Map the GICC region in HYP using create_hyp_io_mapping (see
vgic_v2_probe for an example of how we map GICH), and stash the read of
GICC_HPPIR before leaving HYP mode (and before saving the guest timer).

BTW, when you look at /proc/interrupts on the host, don't you see an
interrupt that's a bit too eager to fire?

>>> BTW, I also tried with in-kernel GIC disabled (in the kernel config),
>>> but I guess that's pointless. Linux seems to be stuck on a
>>> non-functional architectural timer then, right?
>> 
>> Yes. Useful for bringup, but nothing more.
>
> Maybe we should perform a feature check and issue a warning from QEMU?

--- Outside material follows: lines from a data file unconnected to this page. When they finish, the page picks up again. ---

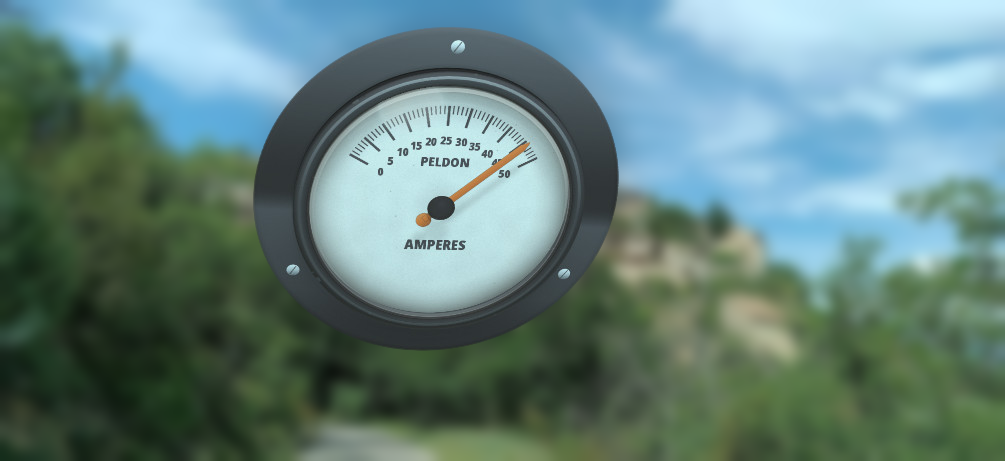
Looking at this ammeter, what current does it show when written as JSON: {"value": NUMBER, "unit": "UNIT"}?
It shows {"value": 45, "unit": "A"}
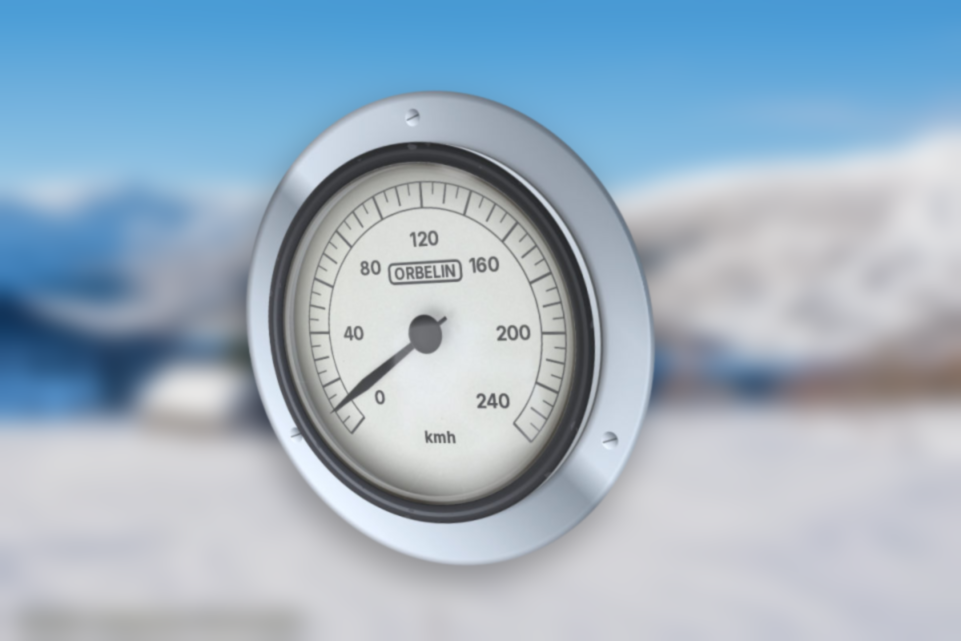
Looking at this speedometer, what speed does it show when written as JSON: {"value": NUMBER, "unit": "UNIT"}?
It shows {"value": 10, "unit": "km/h"}
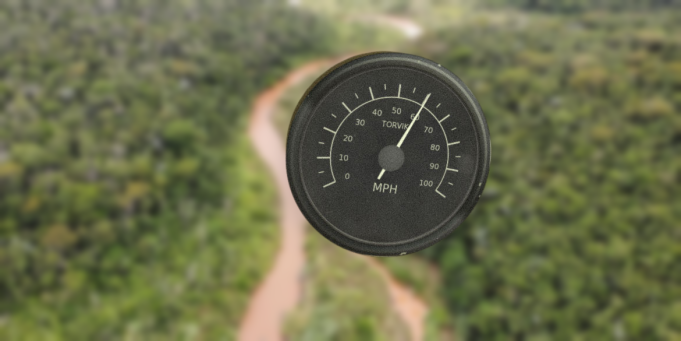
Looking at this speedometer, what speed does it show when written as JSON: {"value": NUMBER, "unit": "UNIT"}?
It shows {"value": 60, "unit": "mph"}
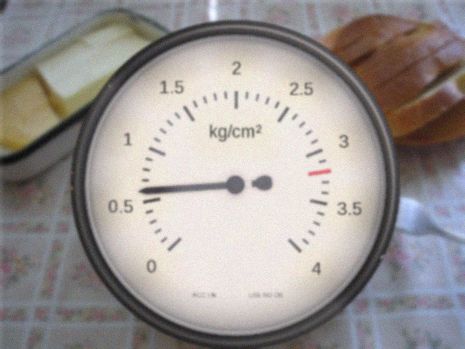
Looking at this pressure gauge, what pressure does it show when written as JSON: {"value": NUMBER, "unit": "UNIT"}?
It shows {"value": 0.6, "unit": "kg/cm²"}
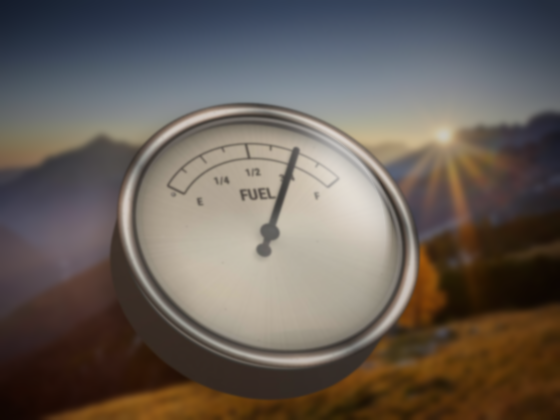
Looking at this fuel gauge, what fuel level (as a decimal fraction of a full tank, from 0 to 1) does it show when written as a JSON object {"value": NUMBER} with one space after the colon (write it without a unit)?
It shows {"value": 0.75}
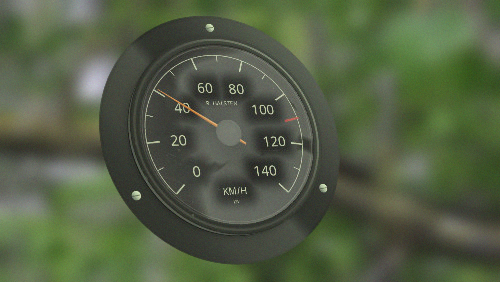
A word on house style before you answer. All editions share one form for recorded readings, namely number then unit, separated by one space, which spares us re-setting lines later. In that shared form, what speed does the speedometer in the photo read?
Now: 40 km/h
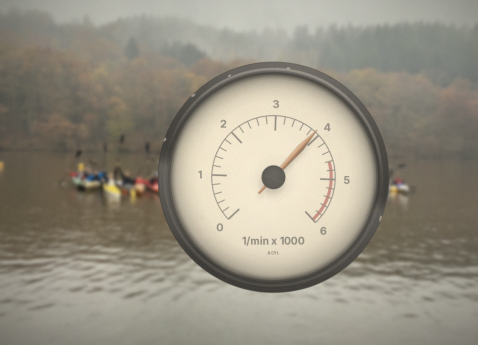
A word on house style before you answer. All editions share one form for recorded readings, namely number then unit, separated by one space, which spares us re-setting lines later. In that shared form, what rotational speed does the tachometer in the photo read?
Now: 3900 rpm
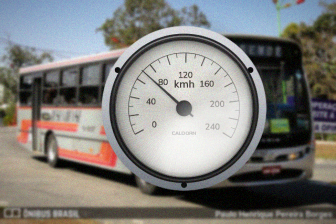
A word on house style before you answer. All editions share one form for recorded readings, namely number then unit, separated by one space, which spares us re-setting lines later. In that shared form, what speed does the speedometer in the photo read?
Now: 70 km/h
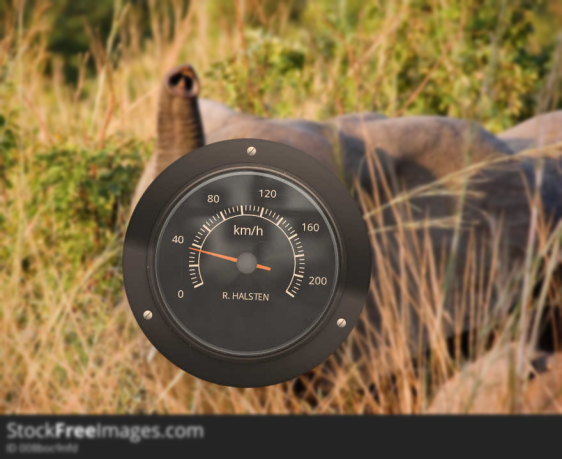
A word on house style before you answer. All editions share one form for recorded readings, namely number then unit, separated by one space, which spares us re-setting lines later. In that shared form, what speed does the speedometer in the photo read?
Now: 36 km/h
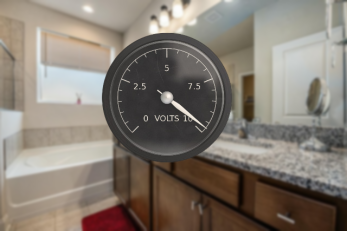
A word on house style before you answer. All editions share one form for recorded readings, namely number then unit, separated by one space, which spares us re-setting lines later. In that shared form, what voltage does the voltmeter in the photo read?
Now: 9.75 V
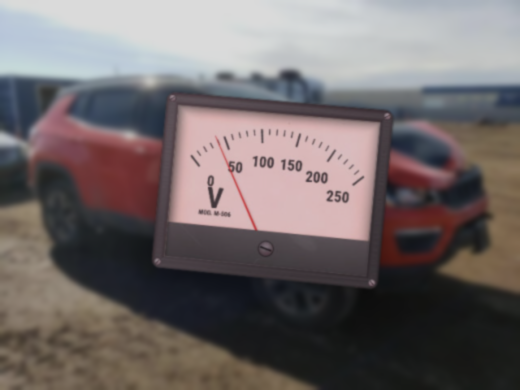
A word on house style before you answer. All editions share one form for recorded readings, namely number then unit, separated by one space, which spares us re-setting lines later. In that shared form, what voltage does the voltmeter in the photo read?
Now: 40 V
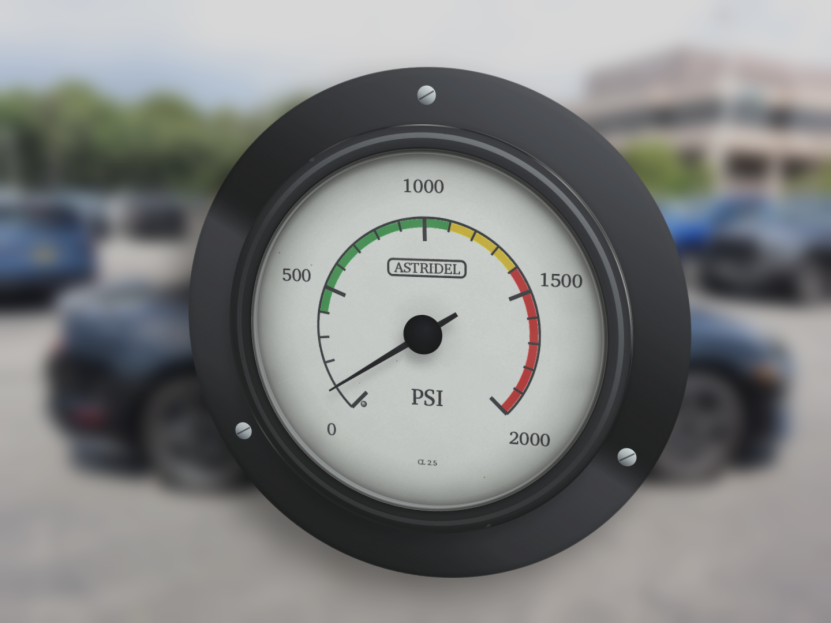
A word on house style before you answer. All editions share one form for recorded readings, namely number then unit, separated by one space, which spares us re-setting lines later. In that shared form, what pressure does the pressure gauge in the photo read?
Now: 100 psi
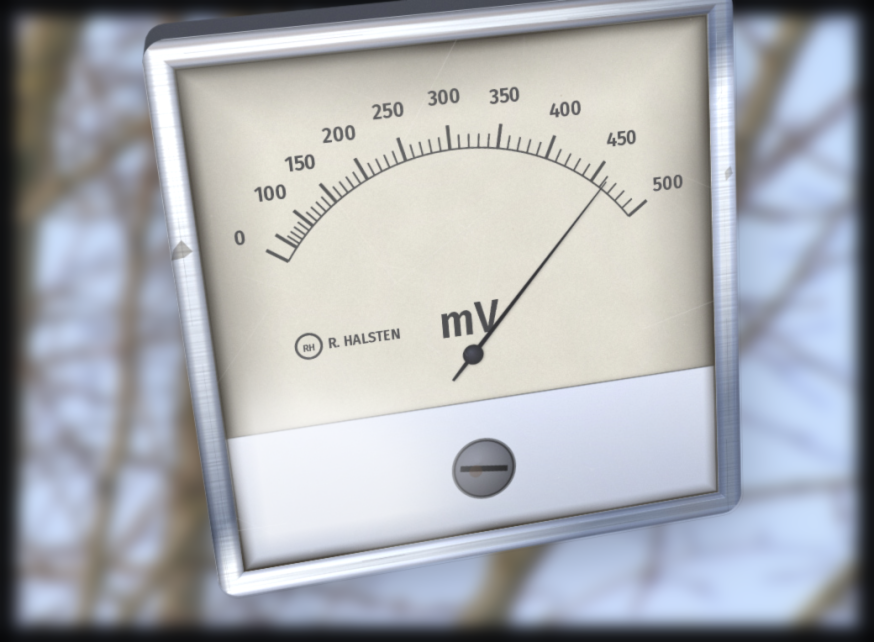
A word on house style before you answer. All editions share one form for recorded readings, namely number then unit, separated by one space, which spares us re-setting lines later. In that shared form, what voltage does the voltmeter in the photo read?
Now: 460 mV
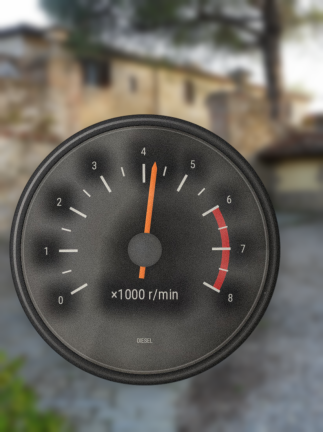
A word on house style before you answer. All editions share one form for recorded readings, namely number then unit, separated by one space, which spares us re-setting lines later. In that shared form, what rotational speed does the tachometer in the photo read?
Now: 4250 rpm
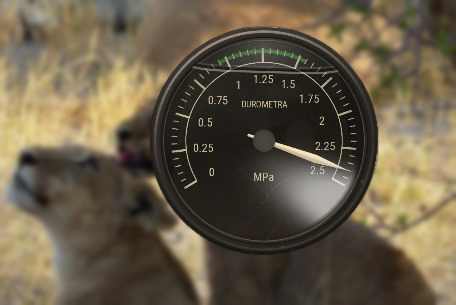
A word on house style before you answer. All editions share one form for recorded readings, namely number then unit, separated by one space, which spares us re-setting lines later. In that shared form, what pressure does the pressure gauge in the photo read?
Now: 2.4 MPa
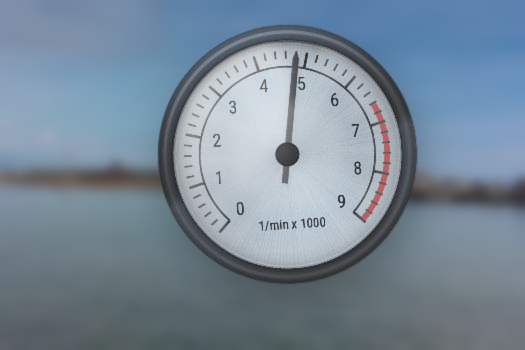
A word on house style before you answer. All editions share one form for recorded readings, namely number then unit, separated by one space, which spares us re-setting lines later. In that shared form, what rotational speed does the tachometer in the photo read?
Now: 4800 rpm
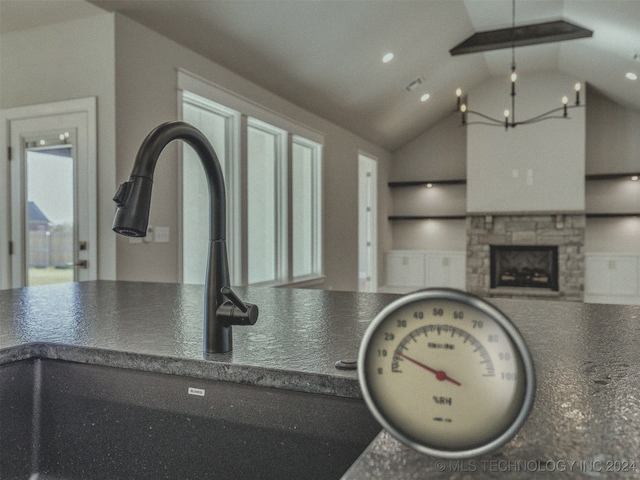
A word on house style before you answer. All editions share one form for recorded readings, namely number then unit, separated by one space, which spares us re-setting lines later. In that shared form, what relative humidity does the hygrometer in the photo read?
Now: 15 %
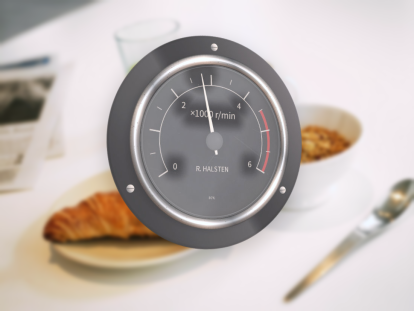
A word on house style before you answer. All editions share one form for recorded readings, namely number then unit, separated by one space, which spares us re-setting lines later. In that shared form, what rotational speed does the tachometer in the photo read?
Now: 2750 rpm
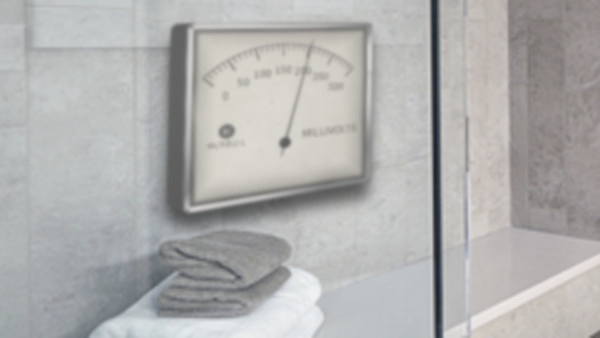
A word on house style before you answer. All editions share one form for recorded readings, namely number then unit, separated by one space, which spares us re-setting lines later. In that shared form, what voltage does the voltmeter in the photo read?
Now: 200 mV
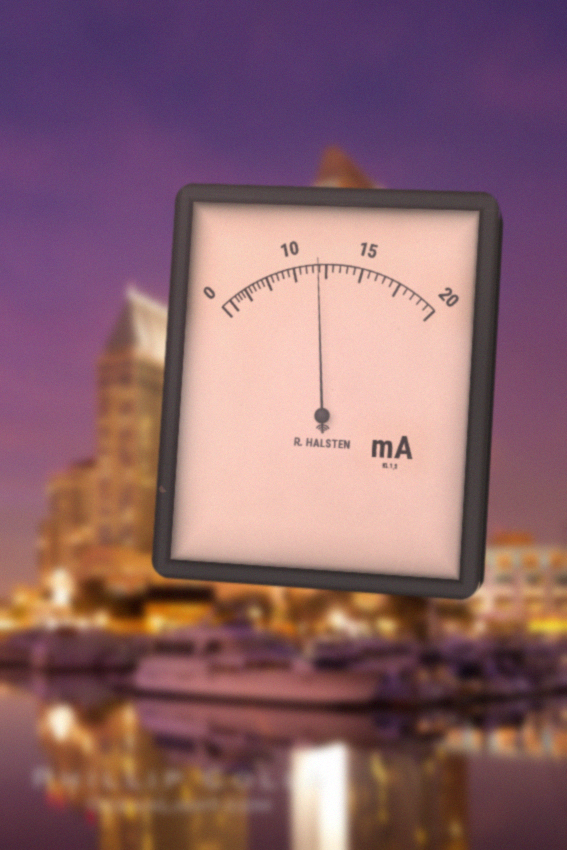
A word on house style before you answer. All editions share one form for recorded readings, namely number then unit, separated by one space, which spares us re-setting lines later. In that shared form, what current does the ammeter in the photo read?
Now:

I'd assume this is already in place (but I almost never run QEMU, so I
could be wrong here).

>> I still wonder if the 4+1 design on the K1 is not playing tricks behind
>> our back. Having talked to Ian Campbell earlier this week, he also can't
>> manage to run guests in Xen on this platform, so there's something
>> rather fishy here.
>
> Interesting. The announcements of his PSCI patches [1] sounded more
> promising. Maybe it was only referring to getting the hypervisor itself
> running...

This is my understanding so far.

> To my current (still limited understanding) of that platform would say
> that this little core is parked after power-up of the main APs. And as
> we do not power them down, there is no reason to perform a cluster
> switch or anything similarly nasty, no?

I can't see why this would happen, but I've learned not to assume
anything when it come to braindead creativity on the HW side...

	M.
-- 
Without deviation from the norm, progress is not possible.